Format every line of the rows below as a Markdown table with the columns Number and Line, and skip blank lines. Leave the pictures out of your answer.

Given data Start Marker

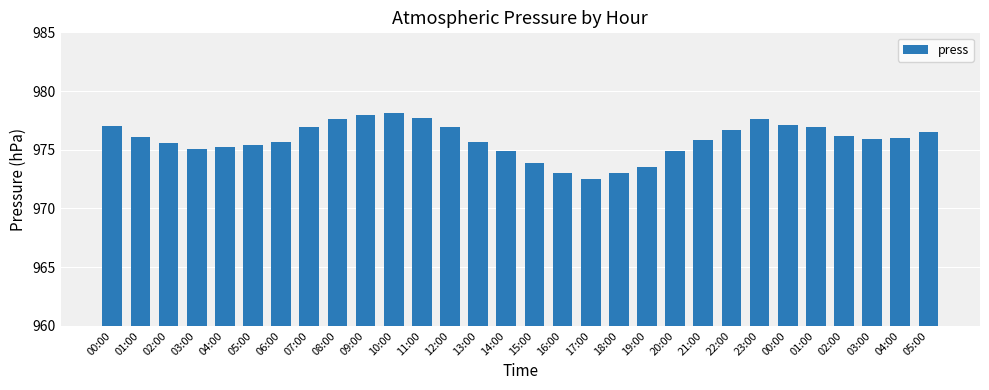

Are the bars horizontal?

No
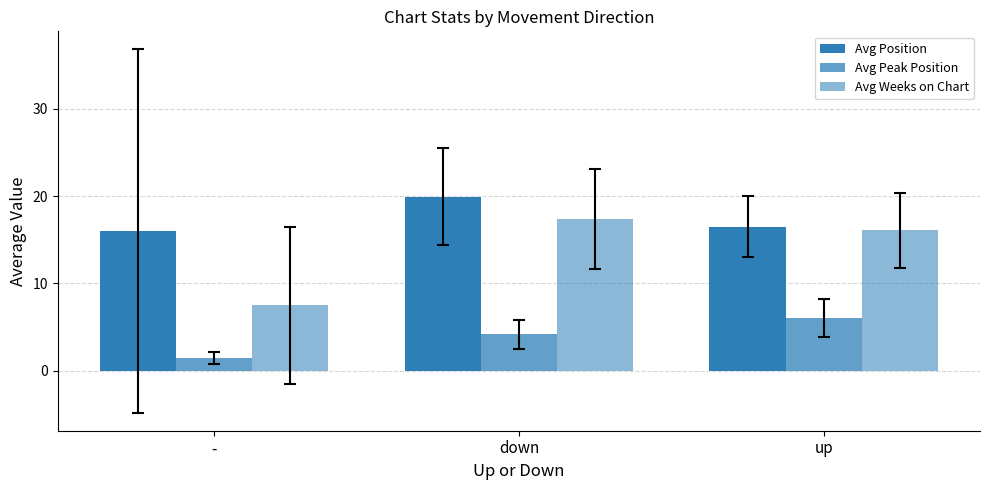

How many bars are there in total?

9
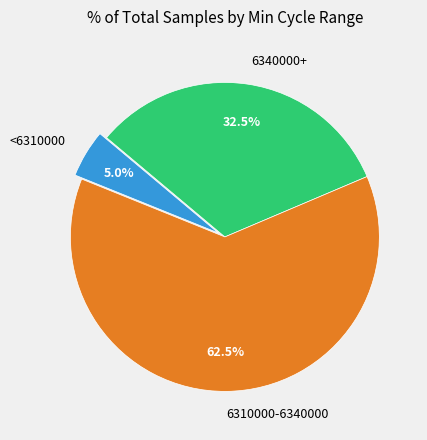

What percentage do <6310000 and 6310000-6340000 together represent?

67.5%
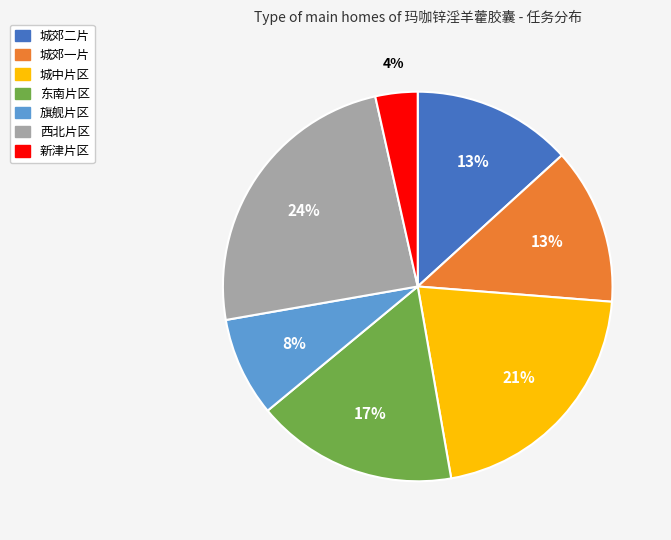

Is there a majority slice in this chart?

No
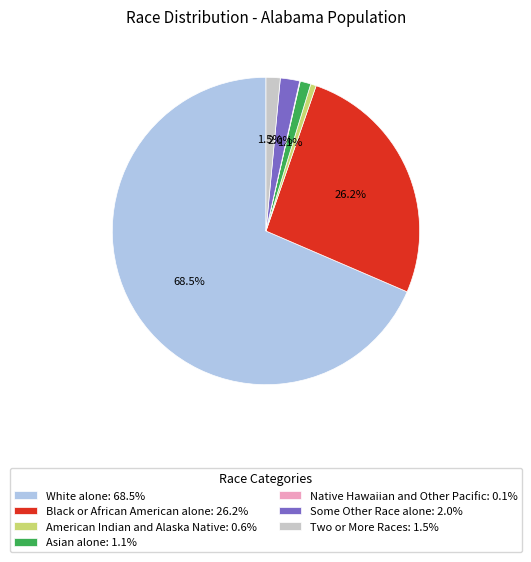

Combined, what portion of the pie is Black or African American alone: 26.2% and Two or More Races: 1.5%?

27.7%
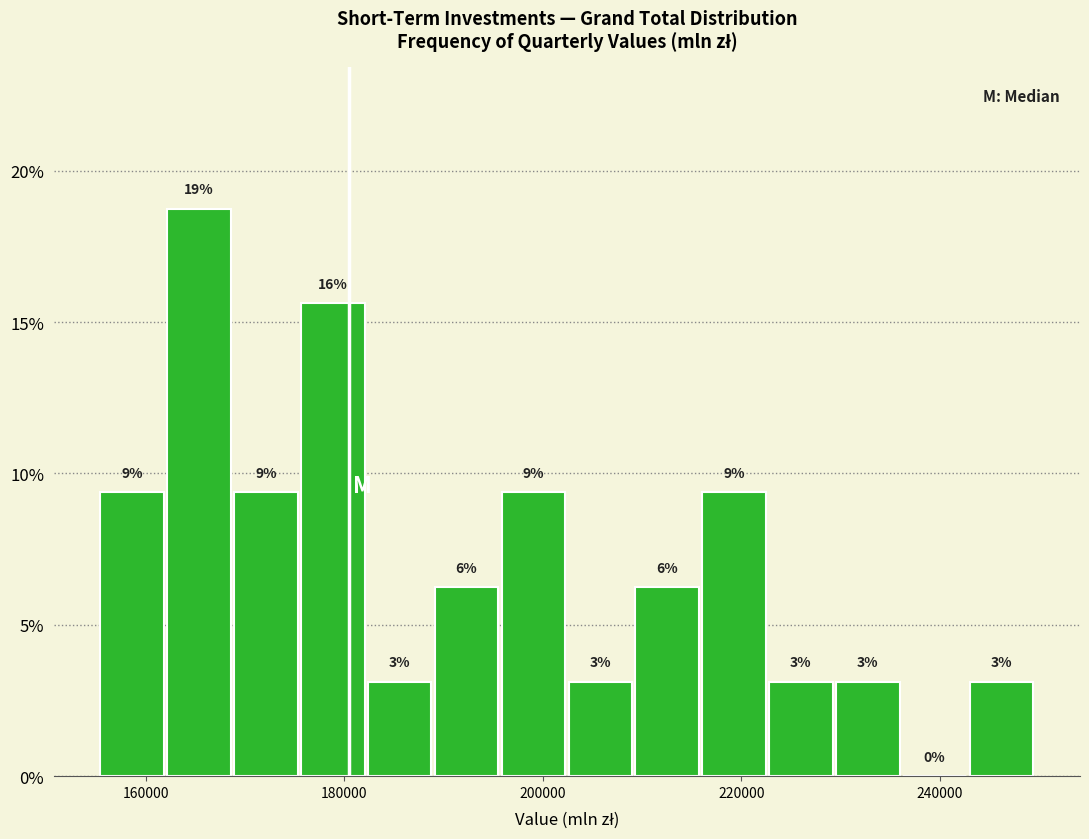

Around what value on the x-axis is the tallest bar? Give the approximate position of its centre, as read against the axis.

166000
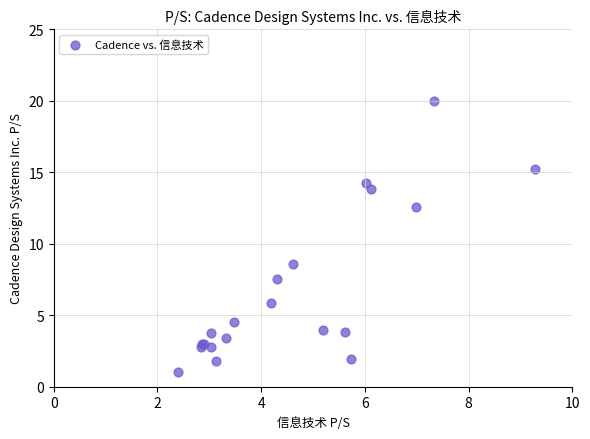

What Y value in the scatter plot is closest to 10?

8.6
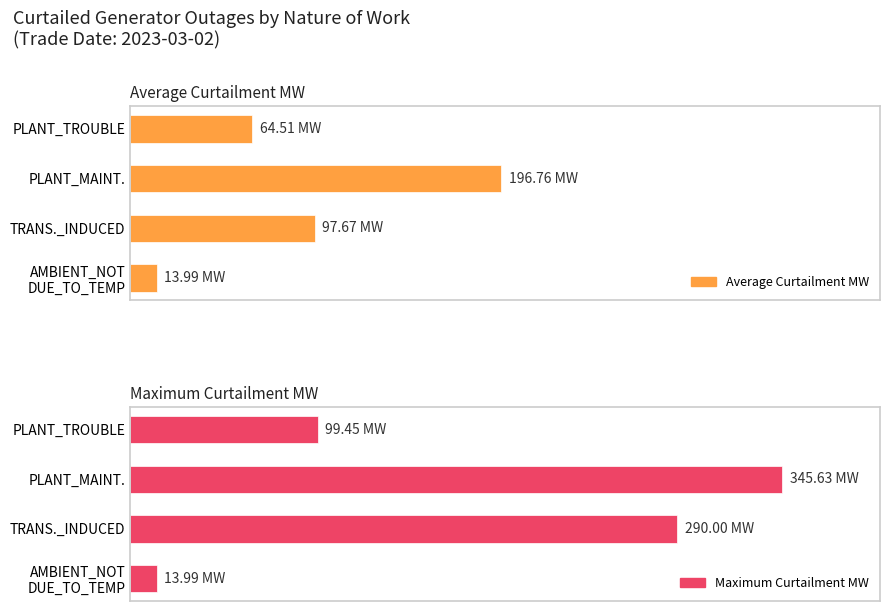

List the series in order of their overall mean, highest first.

Maximum Curtailment MW, Average Curtailment MW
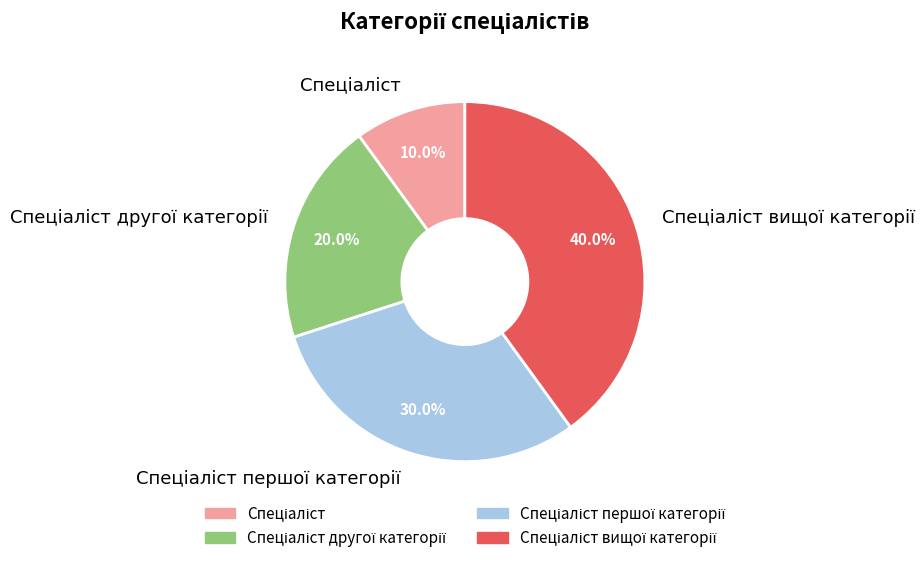

Is there a majority slice in this chart?

No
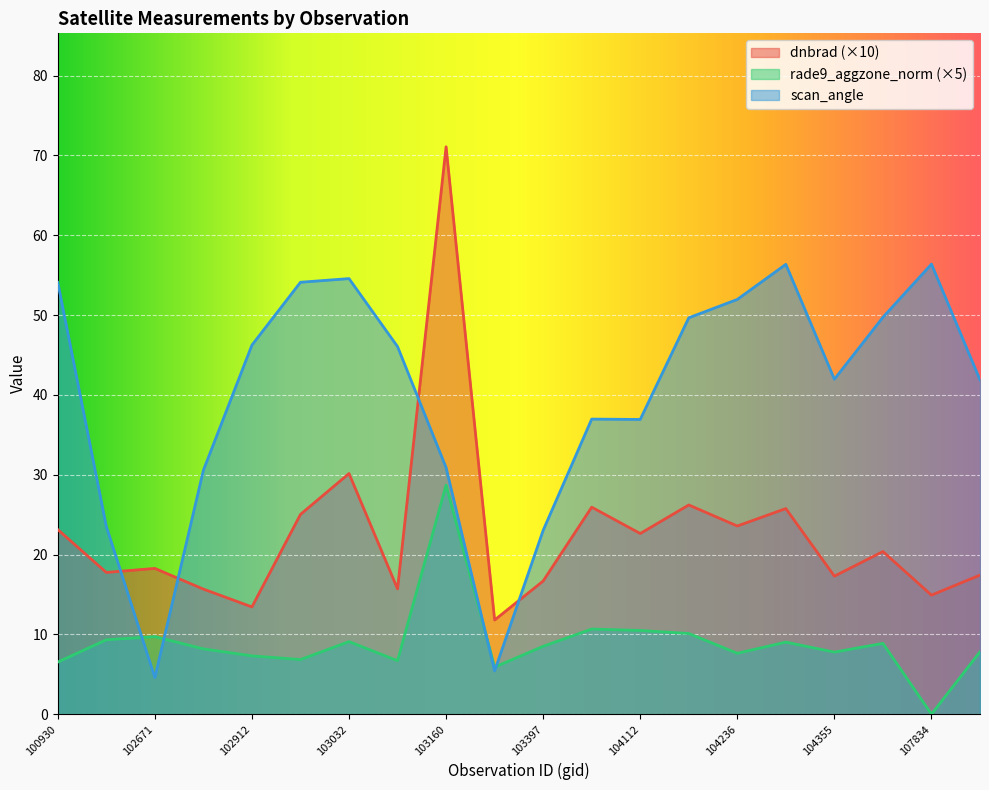

The scan_angle series shows 31.2 at 102920. True or false?

False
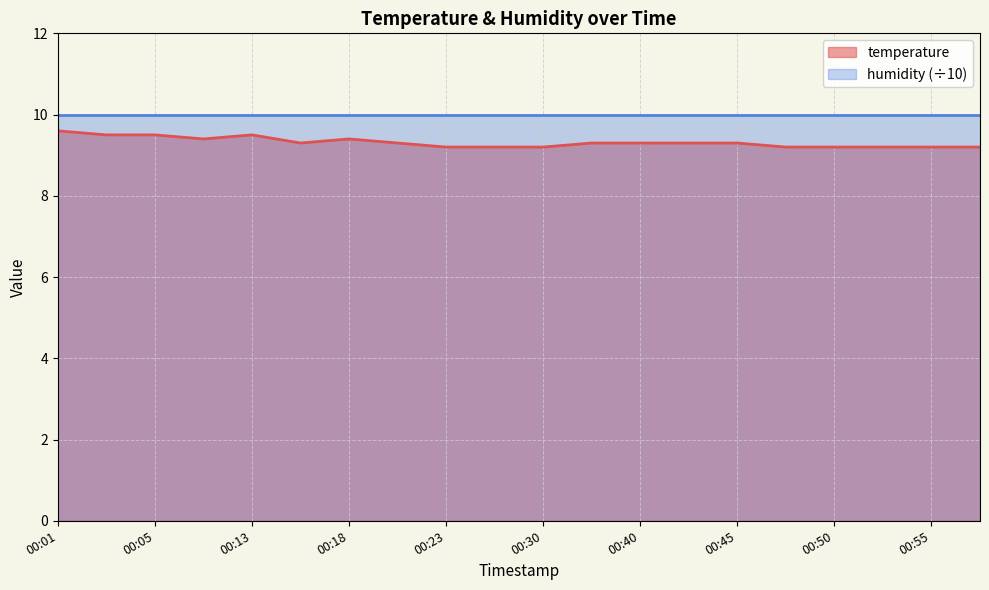

Between 00:25 and 00:40, which is larger?

00:40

Given data End Marker

Written solution —
| Number | Line |
|---|---|
| 1 | Are the bars horizontal? |
| 2 | No |
| 3 | How many bars are there in total? |
| 4 | 9 |
| 5 | What percentage do <6310000 and 6310000-6340000 together represent? |
| 6 | 67.5% |
| 7 | Is there a majority slice in this chart? |
| 8 | No |
| 9 | Combined, what portion of the pie is Black or African American alone: 26.2% and Two or More Races: 1.5%? |
| 10 | 27.7% |
| 11 | Around what value on the x-axis is the tallest bar? Give the approximate position of its centre, as read against the axis. |
| 12 | 166000 |
| 13 | What Y value in the scatter plot is closest to 10? |
| 14 | 8.6 |
| 15 | List the series in order of their overall mean, highest first. |
| 16 | Maximum Curtailment MW, Average Curtailment MW |
| 17 | Is there a majority slice in this chart? |
| 18 | No |
| 19 | The scan_angle series shows 31.2 at 102920. True or false? |
| 20 | False |
| 21 | Between 00:25 and 00:40, which is larger? |
| 22 | 00:40 |